An older thread where the senior citizen in question had been fully hooked, lined, and sinkered, which I periodically read just to blow my mind that someone could be so thoroughly suckered in that he had successfully gaslighted himself into believing that every element (the fake law firms, banks, lottery ticket, and even yes “girlfriend”) was authentic, to the extent that he was apparently convinced that he had met her and known her in person here in the States and that it really was his rightful inheritance he was trying to get:

The aged parent of a good friend of mine just ended up in a similar spot.

For lots of seniors, they slowly get senile and are trying like hell to hide that from family. And they get easier and easier to con and easier and easier for someone to browbeat. Eventually even a formerly carefully frugal and intelligent person has enough Swiss cheese holes in their mind that they’re as easy to con as a trusting child.


Speaking just for me, as someone likely to be aging alone with no younger family, I’m trying to cultivate an attitude of slowly growing distrust of my own thinking. And doing so well in advance of the need for it. Habitually “double-checking my work” is probably a useful habit.

Conversely, folks (like my ex-wife) who’re absolutely positively certain they never make mistakes are fundamentally unable to detect when they are.

OK, just take the “delivery fee” out of my $300,000.

(crickets)

At least the text didn’t say the Tesla would deliver itself.

Then you’d REALLY know it was a scam :laughing:

There’s always some mumbo-jumbo supposedly, alleged legal restriction that they can’t do that :roll_eyes:

What’s second prize?
$300000 and two Teslas?

And if you call in to claim your prize in the next 10 minutes, we’ll throw in a Cybertruck for free. Just pay the delivery charges.

Where is Ron Popiel when we need him?

I forgot to include that every time I get mail, I start by throwing out any mail of this sort.

Well that turned me off.

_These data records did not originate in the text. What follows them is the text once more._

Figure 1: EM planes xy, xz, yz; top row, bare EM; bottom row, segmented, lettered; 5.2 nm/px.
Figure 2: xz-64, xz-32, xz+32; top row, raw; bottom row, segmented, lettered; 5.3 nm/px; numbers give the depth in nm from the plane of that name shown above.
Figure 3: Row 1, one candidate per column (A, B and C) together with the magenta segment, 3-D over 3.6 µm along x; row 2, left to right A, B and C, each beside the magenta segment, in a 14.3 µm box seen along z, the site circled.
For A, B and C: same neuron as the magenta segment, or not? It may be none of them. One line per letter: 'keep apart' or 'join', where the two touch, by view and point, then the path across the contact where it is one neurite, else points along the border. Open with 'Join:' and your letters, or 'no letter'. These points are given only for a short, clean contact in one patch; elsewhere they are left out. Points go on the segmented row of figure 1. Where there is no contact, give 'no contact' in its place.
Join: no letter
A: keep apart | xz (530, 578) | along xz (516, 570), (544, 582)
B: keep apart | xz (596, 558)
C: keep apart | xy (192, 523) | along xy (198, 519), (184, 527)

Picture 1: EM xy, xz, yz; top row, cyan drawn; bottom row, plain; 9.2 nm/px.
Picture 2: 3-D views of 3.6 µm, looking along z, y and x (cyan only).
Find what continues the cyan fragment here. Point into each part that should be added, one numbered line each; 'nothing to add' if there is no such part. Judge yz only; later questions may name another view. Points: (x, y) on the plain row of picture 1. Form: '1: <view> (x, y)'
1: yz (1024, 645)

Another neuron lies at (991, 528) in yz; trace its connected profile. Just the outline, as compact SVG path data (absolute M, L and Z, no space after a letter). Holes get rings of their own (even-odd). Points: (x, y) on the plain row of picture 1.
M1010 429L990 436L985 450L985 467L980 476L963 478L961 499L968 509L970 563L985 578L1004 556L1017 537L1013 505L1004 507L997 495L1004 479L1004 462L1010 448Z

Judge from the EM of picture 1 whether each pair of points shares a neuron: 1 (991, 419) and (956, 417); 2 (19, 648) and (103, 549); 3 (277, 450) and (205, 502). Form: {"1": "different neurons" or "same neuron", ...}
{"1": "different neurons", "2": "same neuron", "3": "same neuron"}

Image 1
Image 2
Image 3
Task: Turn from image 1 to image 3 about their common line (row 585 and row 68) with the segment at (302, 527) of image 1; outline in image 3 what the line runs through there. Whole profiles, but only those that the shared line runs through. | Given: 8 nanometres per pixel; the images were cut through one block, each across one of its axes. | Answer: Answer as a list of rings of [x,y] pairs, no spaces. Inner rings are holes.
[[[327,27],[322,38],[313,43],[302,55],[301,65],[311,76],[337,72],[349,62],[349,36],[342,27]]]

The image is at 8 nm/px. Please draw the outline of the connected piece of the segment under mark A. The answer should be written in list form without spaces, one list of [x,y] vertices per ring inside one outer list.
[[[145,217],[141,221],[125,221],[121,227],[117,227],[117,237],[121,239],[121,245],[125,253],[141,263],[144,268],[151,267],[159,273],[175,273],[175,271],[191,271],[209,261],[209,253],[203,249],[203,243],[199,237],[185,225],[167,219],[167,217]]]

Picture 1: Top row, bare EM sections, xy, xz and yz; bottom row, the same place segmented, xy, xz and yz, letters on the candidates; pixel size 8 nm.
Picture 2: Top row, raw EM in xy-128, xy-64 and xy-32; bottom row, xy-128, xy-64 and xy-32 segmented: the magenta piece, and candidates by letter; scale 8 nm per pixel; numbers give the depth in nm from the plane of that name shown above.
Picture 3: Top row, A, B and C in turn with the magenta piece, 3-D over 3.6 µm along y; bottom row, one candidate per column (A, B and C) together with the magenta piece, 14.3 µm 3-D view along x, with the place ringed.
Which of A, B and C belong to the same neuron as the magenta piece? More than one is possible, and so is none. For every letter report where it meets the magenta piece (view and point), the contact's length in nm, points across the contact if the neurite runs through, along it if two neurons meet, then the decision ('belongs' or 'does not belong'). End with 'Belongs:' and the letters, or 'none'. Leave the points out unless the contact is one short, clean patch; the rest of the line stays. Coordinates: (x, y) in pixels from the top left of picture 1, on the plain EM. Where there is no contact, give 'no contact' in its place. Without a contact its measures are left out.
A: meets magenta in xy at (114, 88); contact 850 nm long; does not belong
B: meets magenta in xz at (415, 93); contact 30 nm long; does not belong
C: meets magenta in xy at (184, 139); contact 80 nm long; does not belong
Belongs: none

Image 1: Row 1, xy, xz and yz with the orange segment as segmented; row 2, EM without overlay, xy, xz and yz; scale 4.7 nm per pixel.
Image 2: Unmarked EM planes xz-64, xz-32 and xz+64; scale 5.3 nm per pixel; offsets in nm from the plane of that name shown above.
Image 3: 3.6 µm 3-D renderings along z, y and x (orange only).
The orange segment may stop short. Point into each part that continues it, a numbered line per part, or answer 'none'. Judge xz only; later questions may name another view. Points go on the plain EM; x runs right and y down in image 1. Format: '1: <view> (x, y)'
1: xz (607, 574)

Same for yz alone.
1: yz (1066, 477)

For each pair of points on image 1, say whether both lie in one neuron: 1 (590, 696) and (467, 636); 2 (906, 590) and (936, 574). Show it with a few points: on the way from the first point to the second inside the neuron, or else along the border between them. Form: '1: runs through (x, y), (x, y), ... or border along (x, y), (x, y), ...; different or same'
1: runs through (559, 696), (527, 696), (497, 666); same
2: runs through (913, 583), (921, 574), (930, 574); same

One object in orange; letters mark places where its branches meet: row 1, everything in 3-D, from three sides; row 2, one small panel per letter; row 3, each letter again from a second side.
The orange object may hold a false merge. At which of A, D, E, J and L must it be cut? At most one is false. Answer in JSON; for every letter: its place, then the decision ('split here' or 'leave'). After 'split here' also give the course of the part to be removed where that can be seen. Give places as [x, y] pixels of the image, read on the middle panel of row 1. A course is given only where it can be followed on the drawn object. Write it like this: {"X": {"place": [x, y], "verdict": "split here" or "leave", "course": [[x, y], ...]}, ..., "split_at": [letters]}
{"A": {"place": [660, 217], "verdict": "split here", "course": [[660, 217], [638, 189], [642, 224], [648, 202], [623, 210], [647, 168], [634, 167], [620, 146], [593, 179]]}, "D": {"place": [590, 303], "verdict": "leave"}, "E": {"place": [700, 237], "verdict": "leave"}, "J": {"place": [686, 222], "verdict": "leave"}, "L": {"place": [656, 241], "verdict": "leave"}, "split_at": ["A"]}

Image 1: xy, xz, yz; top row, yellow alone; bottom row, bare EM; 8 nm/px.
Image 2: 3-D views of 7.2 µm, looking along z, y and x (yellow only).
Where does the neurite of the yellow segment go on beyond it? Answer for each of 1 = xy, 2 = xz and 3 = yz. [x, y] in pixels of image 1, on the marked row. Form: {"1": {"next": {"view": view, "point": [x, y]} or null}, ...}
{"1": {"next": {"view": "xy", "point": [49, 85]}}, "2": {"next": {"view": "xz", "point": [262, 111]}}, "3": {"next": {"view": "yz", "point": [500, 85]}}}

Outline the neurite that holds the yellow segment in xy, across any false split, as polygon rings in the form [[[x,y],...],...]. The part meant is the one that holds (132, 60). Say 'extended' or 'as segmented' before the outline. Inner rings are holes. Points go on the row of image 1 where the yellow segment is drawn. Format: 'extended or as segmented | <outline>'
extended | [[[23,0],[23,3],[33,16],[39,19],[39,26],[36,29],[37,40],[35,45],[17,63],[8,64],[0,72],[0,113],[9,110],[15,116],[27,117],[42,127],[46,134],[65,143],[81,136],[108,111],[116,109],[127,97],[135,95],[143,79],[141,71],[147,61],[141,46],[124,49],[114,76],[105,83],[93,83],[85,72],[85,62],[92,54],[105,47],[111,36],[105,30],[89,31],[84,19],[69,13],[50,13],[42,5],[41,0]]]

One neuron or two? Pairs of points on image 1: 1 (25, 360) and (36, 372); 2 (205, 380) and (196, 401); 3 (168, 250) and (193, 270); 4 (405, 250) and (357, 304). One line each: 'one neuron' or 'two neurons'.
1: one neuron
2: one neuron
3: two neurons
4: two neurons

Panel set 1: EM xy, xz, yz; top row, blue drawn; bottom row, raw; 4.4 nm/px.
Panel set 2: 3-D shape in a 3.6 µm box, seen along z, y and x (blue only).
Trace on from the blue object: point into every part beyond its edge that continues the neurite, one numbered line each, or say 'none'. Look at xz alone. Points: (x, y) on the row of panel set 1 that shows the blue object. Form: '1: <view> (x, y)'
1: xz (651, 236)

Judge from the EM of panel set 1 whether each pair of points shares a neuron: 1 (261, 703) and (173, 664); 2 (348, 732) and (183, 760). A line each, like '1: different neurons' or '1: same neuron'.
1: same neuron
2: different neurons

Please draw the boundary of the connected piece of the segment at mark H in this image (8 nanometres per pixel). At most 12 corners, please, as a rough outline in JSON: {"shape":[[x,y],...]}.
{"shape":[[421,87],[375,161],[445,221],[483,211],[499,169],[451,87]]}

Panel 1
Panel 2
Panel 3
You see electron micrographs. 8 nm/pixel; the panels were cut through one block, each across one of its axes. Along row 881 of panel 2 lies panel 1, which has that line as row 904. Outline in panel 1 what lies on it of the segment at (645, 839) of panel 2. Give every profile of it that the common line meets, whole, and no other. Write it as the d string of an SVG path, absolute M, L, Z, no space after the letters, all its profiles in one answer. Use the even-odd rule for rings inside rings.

I need “And if you call in to claim your prize in the next 10 minutes, we won’t make you take the free Cybertruck.”

This needs to be broadcast in all media three times a day for a month: “No legitimate agency, governmental or otherwise, ever asks for gift cards as payment. If at the end of this month you still think that anyone asking for payment by gift card is legit, law enforcement agencies will not assist you in any way.”